Entdeckung eines Quasar-Quartetts fordert Astronomen heraus - müssen die Forscher ihre Modelle der kosmologischen Entwicklung überdenken?

Heidelberg / Zürich (Schweiz) - Es gleicht dem Gewinn des Jackpots beim Lotto: Ein internationales Astronomenteam ist bei der Untersuchung von 29 Quasaren – leuchtkräftigen Kernen ferner Galaxien – unerwartet auf ein enges Quartett dieser seltenen Objekte gestoßen. Doppel- und Dreifach-Quasare kennen die Himmelsforscher zwar bereits, aber SDSS J0841+3921 ist der erste vierfache Quasar. Die Wahrscheinlichkeit für einen solchen Fund betrage lediglich 1 : 10 Millionen, so die Forscher im Fachblatt „Science“ – die Entdeckung sei also entweder ein unglaublicher Zufall, oder sie deute auf unbekannte Effekte in der Evolution von Galaxien und Galaxienhaufen.

„Extrem seltene Ereignisse haben die Macht, lang gediente Theorien auf den Kopf zu stellen“, sagt Joseph Hennawi vom Max-Planck-Institut für Astronomie in Heidelberg. Die erste Entdeckung eines Quasar-Quartetts könne die Kosmologen dazu zwingen, ihr heutiges Bild von der Entstehung von Quasaren und Super-Galaxienhaufen zu überdenken. Quasare stellen nur eine kurze Phase in der Galaxienentwicklung dar, angetrieben durch den Einfall von Materie in das supermassereiche Schwarze Loch einer Galaxie. Deshalb sind diese leuchtkräftigen Objekte selten, die typischen Abstände zwischen ihnen betragen einige hundert Millionen Lichtjahre.

Unter den mehr als 500.000 heute bekannten Quasaren finden sich nur rund hundert Doppel-Objekte und einige wenige Dreifach-Systeme. Mit der Entdeckung eines Quasar-Quartetts hat deshalb niemand gerechnet. Hennawi und seine Kollegen waren bei ihren Beobachtungen mit dem Keck-Teleskop auf Hawaii denn auch einem anderen Phänomen auf der Spur: großen Wolken aus kühlem Wasserstoff-Gas, in die offenbar einige Quasare eingebettet sind. Auch bei SDSS J0841+3921 stießen die Forscher auf eine solche, etwa eine Million Lichtjahre große Wolke. Genauere Beobachtungen dieser Gaswolke zeigten dann überraschend nicht nur einen, sondern gleich vier Quasare. Treffend tauften Hennawi und seine Kollegen die Wolke deshalb „Jackpot-Nebel“.

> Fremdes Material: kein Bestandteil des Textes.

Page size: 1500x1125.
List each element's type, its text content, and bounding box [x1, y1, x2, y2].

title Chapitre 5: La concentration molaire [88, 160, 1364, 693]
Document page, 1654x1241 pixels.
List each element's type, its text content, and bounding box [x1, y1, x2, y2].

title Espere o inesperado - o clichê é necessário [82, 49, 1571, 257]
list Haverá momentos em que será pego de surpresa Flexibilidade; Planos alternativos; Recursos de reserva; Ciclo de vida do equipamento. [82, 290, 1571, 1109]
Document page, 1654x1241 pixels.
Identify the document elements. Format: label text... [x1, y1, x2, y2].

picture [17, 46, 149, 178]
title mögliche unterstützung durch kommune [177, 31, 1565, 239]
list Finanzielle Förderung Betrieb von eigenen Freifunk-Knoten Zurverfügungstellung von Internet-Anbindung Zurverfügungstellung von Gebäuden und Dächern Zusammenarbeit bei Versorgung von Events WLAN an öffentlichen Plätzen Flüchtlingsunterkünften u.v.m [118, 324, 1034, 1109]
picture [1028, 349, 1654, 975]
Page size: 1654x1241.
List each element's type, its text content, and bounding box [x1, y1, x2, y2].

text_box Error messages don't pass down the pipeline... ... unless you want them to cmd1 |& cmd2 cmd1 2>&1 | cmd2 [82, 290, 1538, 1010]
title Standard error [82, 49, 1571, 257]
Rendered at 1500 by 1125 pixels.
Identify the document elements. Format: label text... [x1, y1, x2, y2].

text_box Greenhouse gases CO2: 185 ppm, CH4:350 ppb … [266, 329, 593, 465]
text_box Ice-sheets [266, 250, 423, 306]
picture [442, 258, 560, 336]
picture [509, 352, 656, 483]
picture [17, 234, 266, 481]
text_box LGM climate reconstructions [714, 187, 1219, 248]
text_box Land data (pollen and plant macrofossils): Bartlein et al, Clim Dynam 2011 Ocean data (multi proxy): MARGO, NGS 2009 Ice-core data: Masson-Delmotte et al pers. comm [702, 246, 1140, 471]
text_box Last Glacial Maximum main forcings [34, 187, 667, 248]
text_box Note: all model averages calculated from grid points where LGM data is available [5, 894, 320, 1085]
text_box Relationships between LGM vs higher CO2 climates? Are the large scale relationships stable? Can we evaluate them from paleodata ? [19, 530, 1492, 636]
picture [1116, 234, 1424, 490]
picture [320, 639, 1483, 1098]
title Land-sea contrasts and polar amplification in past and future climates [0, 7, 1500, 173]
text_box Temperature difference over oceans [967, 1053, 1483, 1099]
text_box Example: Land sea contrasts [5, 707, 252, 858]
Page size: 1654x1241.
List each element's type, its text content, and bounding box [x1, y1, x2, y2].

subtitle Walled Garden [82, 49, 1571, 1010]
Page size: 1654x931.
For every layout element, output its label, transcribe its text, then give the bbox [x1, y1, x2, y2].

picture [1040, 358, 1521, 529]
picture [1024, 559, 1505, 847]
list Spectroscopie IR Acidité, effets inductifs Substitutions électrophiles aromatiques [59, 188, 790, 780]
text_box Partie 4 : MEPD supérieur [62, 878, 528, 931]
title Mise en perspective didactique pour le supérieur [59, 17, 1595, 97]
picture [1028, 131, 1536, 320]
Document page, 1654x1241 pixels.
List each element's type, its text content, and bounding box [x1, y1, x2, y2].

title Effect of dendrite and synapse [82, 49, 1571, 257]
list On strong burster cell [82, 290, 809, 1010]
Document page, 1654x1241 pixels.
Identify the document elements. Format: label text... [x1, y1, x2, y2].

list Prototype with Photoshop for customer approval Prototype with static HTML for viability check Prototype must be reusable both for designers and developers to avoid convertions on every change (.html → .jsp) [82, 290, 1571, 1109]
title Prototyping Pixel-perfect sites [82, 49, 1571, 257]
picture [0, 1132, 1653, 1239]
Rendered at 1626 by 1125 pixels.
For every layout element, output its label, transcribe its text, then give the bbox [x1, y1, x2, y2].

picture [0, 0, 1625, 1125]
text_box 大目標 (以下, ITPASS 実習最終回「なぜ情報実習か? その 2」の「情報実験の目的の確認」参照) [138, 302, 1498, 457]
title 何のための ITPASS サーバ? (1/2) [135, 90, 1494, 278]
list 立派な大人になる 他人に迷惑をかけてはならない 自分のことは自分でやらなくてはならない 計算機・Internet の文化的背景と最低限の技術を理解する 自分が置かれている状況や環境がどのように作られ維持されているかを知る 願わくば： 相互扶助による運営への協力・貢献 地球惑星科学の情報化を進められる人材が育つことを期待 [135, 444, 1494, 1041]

Die Beobachtungen zeigen außerdem, dass der Jackpot-Nebel und seine Quasare sich in einer ungewöhnlich dichten Region des Kosmos befinden: Sie enthält hundert Mal mehr Galaxien, als im Mittel zu erwarten. Die Forscher vermuten, dass dort ein Super-Galaxienhaufen entsteht. Das Licht von SDSS J0841+3921 benötigt etwa zehn Milliarden Jahre zur Erde – die Astronomen sehen diese Region also so, wie sie vor zehn Milliarden Jahren, vier Milliarden Jahre nach dem Urknall, ausgesehen hat. Damit erhalten die Forscher einen Einblick in die Entstehungsphase großer Strukturen im Kosmos.

„Unsere heutigen Modelle der kosmischen Strukturbildung sagen jedoch vorher, dass massereiche Strukturen im frühen Universum mit extrem dünnen Gas gefüllt sein sollten, mit Temperaturen von rund zehn Millionen Grad“, erläutert Sebastiano Cantalupo von der ETH Zürich. „Das Gas im Jackpot-Nebel ist im Vergleich dazu tausend Mal dichter und tausend Mal kühler.“ Der Jackpot-Nebel und seine vier Quasare deuten also auf signifikante Probleme der heutigen Erklärungsmodelle für die Entstehung von Galaxien und Galaxienhaufen hin.